Opinión

La campana rota. Cuento de Navidad en la España vaciada

Imagen generada por ChatGPT para este cuento.

En un rincón perdido de la sierra había un pueblo pequeño del que todos se habían marchado y al que ya nadie iba. Las casas, de piedra vieja, muchas con los tejados caídos, se sujetaban apretujadas unas contra otras como los ancianos que buscan el calor del sol de invierno en la solana, sentados sobre una losa de piedra que tiempo atrás fue un banco. Apenas quedaban un puñado de vecinos, todos mayores, dispersos en un lugar que antaño resonaba con las risas de los niños y se iluminaba con luces navideñas. Ahora, y desde un tiempo incontable en el que se pierden los recuerdos, sumido en un silencio atronador que parece no tener fin, el pueblo languidece sin esperanza de cambio ni ilusión por el regreso de aquellos que un día marcharon buscando el futuro que su propia tierra les negaba.

Don Félix vive en la última casa de la calle principal, junto a la iglesia. Tiene 84 años, las manos agrietadas por el frío y los años empleados en labrar la tierra. Su mujer había muerto hacía una década y, desde entonces, para él, la Navidad nunca volvió a ser igual. La campana de la iglesia que antaño solía llamar a la misa del Gallo en Nochebuena, llevaba años sin tañer por una grieta que nadie sabía cómo arreglar, ni si tenía sentido hacerlo.

Esa Nochebuena, como todos los días, se despertó temprano, aunque no tenía prisa ni alguna ocupación esperándole. Caminó hasta el pequeño belén que, en un ataque de melancolía, había improvisado la noche anterior en su cocina, con una vela que guardaba para los cortes de luz y algo de musgo fresco. Encendió la vela y se sentó frente a ella, en silencio, mirando fijamente la luz, el resplandor y el movimiento de la llama. En el aire flotaba un frío más denso que nunca y la soledad inundaba cada rincón de la casa. Para calentarla echó dos leños a la chimenea que chisporrotearon enseguida, pero que tardarían en prender lo suficiente como para dar algo de calor.

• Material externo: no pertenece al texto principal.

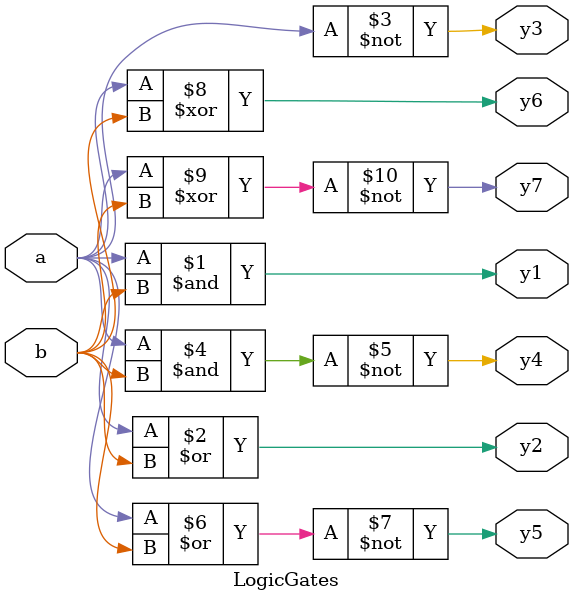
<source format=v>
module LogicGates( a,b,
                  y1,y2,y3,y4,y5,y6,y7
                 );
  
  input a;
  input b;
  output y1,y2,y3,y4,y5,y6,y7;
  
  assign y1 = a & b;
  
  assign y2 = a | b;
  
  assign y3 = ~a;
  
  assign y4 = ~(a & b);
  
  assign y5 = ~(a | b);
  
  assign y6 = a ^ b;
  
  assign y7 = ~(a ^ b);
  
endmodule

</source>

Pronto, muy de mañana, mientras la casa se calentaba, salió a caminar por el pueblo y al traspasar la puerta sintió el abrazo helado del tiempo. Pasó por la plaza, donde un árbol viejo y seco aún sostenía las luces de un antiguo diciembre, apagadas y cubiertas de escarcha. Se detuvo un instante eterno frente a la iglesia y levantó la vista hacia la torre. La campana, con su grieta bien visible, parecía tan cansada como él. De pronto se le ocurrió una idea inverosímil: si la campana sonaba, aunque fuera una última vez, tal vez los otros ancianos se reunirían en la iglesia, como solían hacer en los buenos tiempos.

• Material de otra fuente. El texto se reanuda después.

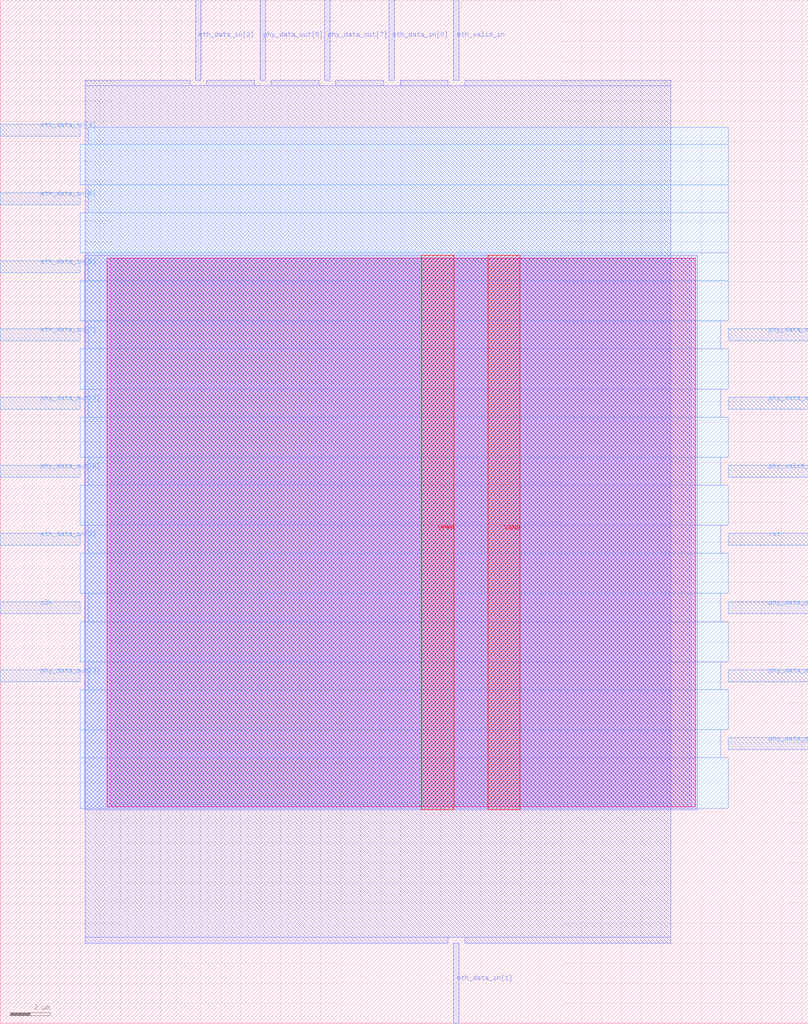
<source format=lef>
VERSION 5.7 ;
  NOWIREEXTENSIONATPIN ON ;
  DIVIDERCHAR "/" ;
  BUSBITCHARS "[]" ;
MACRO eth_phy_1g
  CLASS BLOCK ;
  FOREIGN eth_phy_1g ;
  ORIGIN 0.000 0.000 ;
  SIZE 40.335 BY 51.055 ;
  PIN VGND
    DIRECTION INOUT ;
    USE GROUND ;
    PORT
      LAYER met4 ;
        RECT 24.340 10.640 25.940 38.320 ;
    END
  END VGND
  PIN VPWR
    DIRECTION INOUT ;
    USE POWER ;
    PORT
      LAYER met4 ;
        RECT 21.040 10.640 22.640 38.320 ;
    END
  END VPWR
  PIN clk
    DIRECTION INPUT ;
    USE SIGNAL ;
    ANTENNAGATEAREA 0.852000 ;
    PORT
      LAYER met3 ;
        RECT 0.000 20.440 4.000 21.040 ;
    END
  END clk
  PIN eth_data_in[0]
    DIRECTION INPUT ;
    USE SIGNAL ;
    ANTENNAGATEAREA 0.196500 ;
    PORT
      LAYER met2 ;
        RECT 19.410 47.055 19.690 51.055 ;
    END
  END eth_data_in[0]
  PIN eth_data_in[1]
    DIRECTION INPUT ;
    USE SIGNAL ;
    ANTENNAGATEAREA 0.196500 ;
    PORT
      LAYER met2 ;
        RECT 22.630 0.000 22.910 4.000 ;
    END
  END eth_data_in[1]
  PIN eth_data_in[2]
    DIRECTION INPUT ;
    USE SIGNAL ;
    ANTENNAGATEAREA 0.196500 ;
    PORT
      LAYER met2 ;
        RECT 9.750 47.055 10.030 51.055 ;
    END
  END eth_data_in[2]
  PIN eth_data_in[3]
    DIRECTION INPUT ;
    USE SIGNAL ;
    ANTENNAGATEAREA 0.196500 ;
    PORT
      LAYER met3 ;
        RECT 0.000 23.840 4.000 24.440 ;
    END
  END eth_data_in[3]
  PIN eth_data_in[4]
    DIRECTION INPUT ;
    USE SIGNAL ;
    ANTENNAGATEAREA 0.196500 ;
    PORT
      LAYER met3 ;
        RECT 0.000 44.240 4.000 44.840 ;
    END
  END eth_data_in[4]
  PIN eth_data_in[5]
    DIRECTION INPUT ;
    USE SIGNAL ;
    ANTENNAGATEAREA 0.196500 ;
    PORT
      LAYER met3 ;
        RECT 0.000 37.440 4.000 38.040 ;
    END
  END eth_data_in[5]
  PIN eth_data_in[6]
    DIRECTION INPUT ;
    USE SIGNAL ;
    ANTENNAGATEAREA 0.196500 ;
    PORT
      LAYER met3 ;
        RECT 0.000 40.840 4.000 41.440 ;
    END
  END eth_data_in[6]
  PIN eth_data_in[7]
    DIRECTION INPUT ;
    USE SIGNAL ;
    ANTENNAGATEAREA 0.196500 ;
    PORT
      LAYER met3 ;
        RECT 0.000 34.040 4.000 34.640 ;
    END
  END eth_data_in[7]
  PIN eth_valid_in
    DIRECTION INPUT ;
    USE SIGNAL ;
    ANTENNAGATEAREA 0.196500 ;
    PORT
      LAYER met2 ;
        RECT 22.630 47.055 22.910 51.055 ;
    END
  END eth_valid_in
  PIN phy_data_out[0]
    DIRECTION OUTPUT ;
    USE SIGNAL ;
    ANTENNADIFFAREA 0.445500 ;
    PORT
      LAYER met3 ;
        RECT 0.000 27.240 4.000 27.840 ;
    END
  END phy_data_out[0]
  PIN phy_data_out[1]
    DIRECTION OUTPUT ;
    USE SIGNAL ;
    ANTENNADIFFAREA 0.445500 ;
    PORT
      LAYER met3 ;
        RECT 36.335 13.640 40.335 14.240 ;
    END
  END phy_data_out[1]
  PIN phy_data_out[2]
    DIRECTION OUTPUT ;
    USE SIGNAL ;
    ANTENNADIFFAREA 0.445500 ;
    PORT
      LAYER met3 ;
        RECT 36.335 17.040 40.335 17.640 ;
    END
  END phy_data_out[2]
  PIN phy_data_out[3]
    DIRECTION OUTPUT ;
    USE SIGNAL ;
    ANTENNADIFFAREA 0.445500 ;
    PORT
      LAYER met3 ;
        RECT 0.000 17.040 4.000 17.640 ;
    END
  END phy_data_out[3]
  PIN phy_data_out[4]
    DIRECTION OUTPUT ;
    USE SIGNAL ;
    ANTENNADIFFAREA 0.445500 ;
    PORT
      LAYER met3 ;
        RECT 36.335 34.040 40.335 34.640 ;
    END
  END phy_data_out[4]
  PIN phy_data_out[5]
    DIRECTION OUTPUT ;
    USE SIGNAL ;
    ANTENNADIFFAREA 0.445500 ;
    PORT
      LAYER met2 ;
        RECT 12.970 47.055 13.250 51.055 ;
    END
  END phy_data_out[5]
  PIN phy_data_out[6]
    DIRECTION OUTPUT ;
    USE SIGNAL ;
    ANTENNADIFFAREA 0.445500 ;
    PORT
      LAYER met3 ;
        RECT 36.335 20.440 40.335 21.040 ;
    END
  END phy_data_out[6]
  PIN phy_data_out[7]
    DIRECTION OUTPUT ;
    USE SIGNAL ;
    ANTENNADIFFAREA 0.445500 ;
    PORT
      LAYER met2 ;
        RECT 16.190 47.055 16.470 51.055 ;
    END
  END phy_data_out[7]
  PIN phy_data_out[8]
    DIRECTION OUTPUT ;
    USE SIGNAL ;
    ANTENNADIFFAREA 0.445500 ;
    PORT
      LAYER met3 ;
        RECT 36.335 30.640 40.335 31.240 ;
    END
  END phy_data_out[8]
  PIN phy_data_out[9]
    DIRECTION OUTPUT ;
    USE SIGNAL ;
    ANTENNADIFFAREA 0.445500 ;
    PORT
      LAYER met3 ;
        RECT 0.000 30.640 4.000 31.240 ;
    END
  END phy_data_out[9]
  PIN phy_valid_out
    DIRECTION OUTPUT ;
    USE SIGNAL ;
    ANTENNADIFFAREA 0.445500 ;
    PORT
      LAYER met3 ;
        RECT 36.335 27.240 40.335 27.840 ;
    END
  END phy_valid_out
  PIN rst
    DIRECTION INPUT ;
    USE SIGNAL ;
    ANTENNAGATEAREA 0.126000 ;
    PORT
      LAYER met3 ;
        RECT 36.335 23.840 40.335 24.440 ;
    END
  END rst
  OBS
      LAYER nwell ;
        RECT 5.330 10.795 34.690 38.165 ;
      LAYER li1 ;
        RECT 5.520 10.795 34.500 38.165 ;
      LAYER met1 ;
        RECT 4.210 10.640 34.800 38.320 ;
      LAYER met2 ;
        RECT 4.230 46.775 9.470 47.055 ;
        RECT 10.310 46.775 12.690 47.055 ;
        RECT 13.530 46.775 15.910 47.055 ;
        RECT 16.750 46.775 19.130 47.055 ;
        RECT 19.970 46.775 22.350 47.055 ;
        RECT 23.190 46.775 33.480 47.055 ;
        RECT 4.230 4.280 33.480 46.775 ;
        RECT 4.230 4.000 22.350 4.280 ;
        RECT 23.190 4.000 33.480 4.280 ;
      LAYER met3 ;
        RECT 4.400 43.840 36.335 44.705 ;
        RECT 3.990 41.840 36.335 43.840 ;
        RECT 4.400 40.440 36.335 41.840 ;
        RECT 3.990 38.440 36.335 40.440 ;
        RECT 4.400 37.040 36.335 38.440 ;
        RECT 3.990 35.040 36.335 37.040 ;
        RECT 4.400 33.640 35.935 35.040 ;
        RECT 3.990 31.640 36.335 33.640 ;
        RECT 4.400 30.240 35.935 31.640 ;
        RECT 3.990 28.240 36.335 30.240 ;
        RECT 4.400 26.840 35.935 28.240 ;
        RECT 3.990 24.840 36.335 26.840 ;
        RECT 4.400 23.440 35.935 24.840 ;
        RECT 3.990 21.440 36.335 23.440 ;
        RECT 4.400 20.040 35.935 21.440 ;
        RECT 3.990 18.040 36.335 20.040 ;
        RECT 4.400 16.640 35.935 18.040 ;
        RECT 3.990 14.640 36.335 16.640 ;
        RECT 3.990 13.240 35.935 14.640 ;
        RECT 3.990 10.715 36.335 13.240 ;
  END
END eth_phy_1g
END LIBRARY


</source>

Al atardecer subió a la torre con mucho esfuerzo, llevando consigo un viejo martillo que cogió de su cobertizo. Cuando llegó arriba, sin aliento, se quedó observando el paisaje desolador. Con el sol ya puesto, cubierto por una manta de nieve, inmóvil, bañado por la luz de la luna, el valle tenía un punto irreal que le asemejaba al claroscuro de un cuadro de Turner. Se acercó y acarició suavemente y repetidamente con la palma de su mano la campana y, a continuación, la golpeó con el viejo martillo. El sonido que salió fue extraño, un ruido apagado, un susurro metálico roto. Golpeó una y otra vez, cada vez con más fuerza, hasta que el sonido resonó lo suficiente para poder ser escuchado en todo el pueblo.

Aterido de frio bajó de la torre y apenas habían pasado unos minutos cuando Doña Carmen, envuelta en una manta, apareció en la puerta de la iglesia. Luego llegó Don Andrés, cojeando, apoyado en su bastón. Poco a poco, los escasos habitantes del pueblo se acercaron, atraídos por aquel sonido que les recordó los días pretéritos cuando la Navidad era mucho más que frío, soledad y silencio.

Se reunieron en la iglesia; cada uno trajo lo poco que tenía: un trozo de pan, una botella de vino, algo de fruta y un viejo mantel bordado encima del que pusieron unas ramas de acebo. Encendieron velas y cantaron villancicos con voces temblorosas, rotas por la emoción y llenas de un calor que hacía tiempo no sentían. Félix miró a los demás, con los ojos húmedos, y pensó que tal vez esa sería su última Navidad juntos, pero por primera vez en años el grito de la soledad había sido sustituido por algo que, aunque pequeño, era suficiente: compañía para romper el silencio, aunque solo fuera por una noche, aunque solo fuera por Navidad.

P.D. Feliz Navidad y Paz para ustedes y todos los hombres de buena voluntad.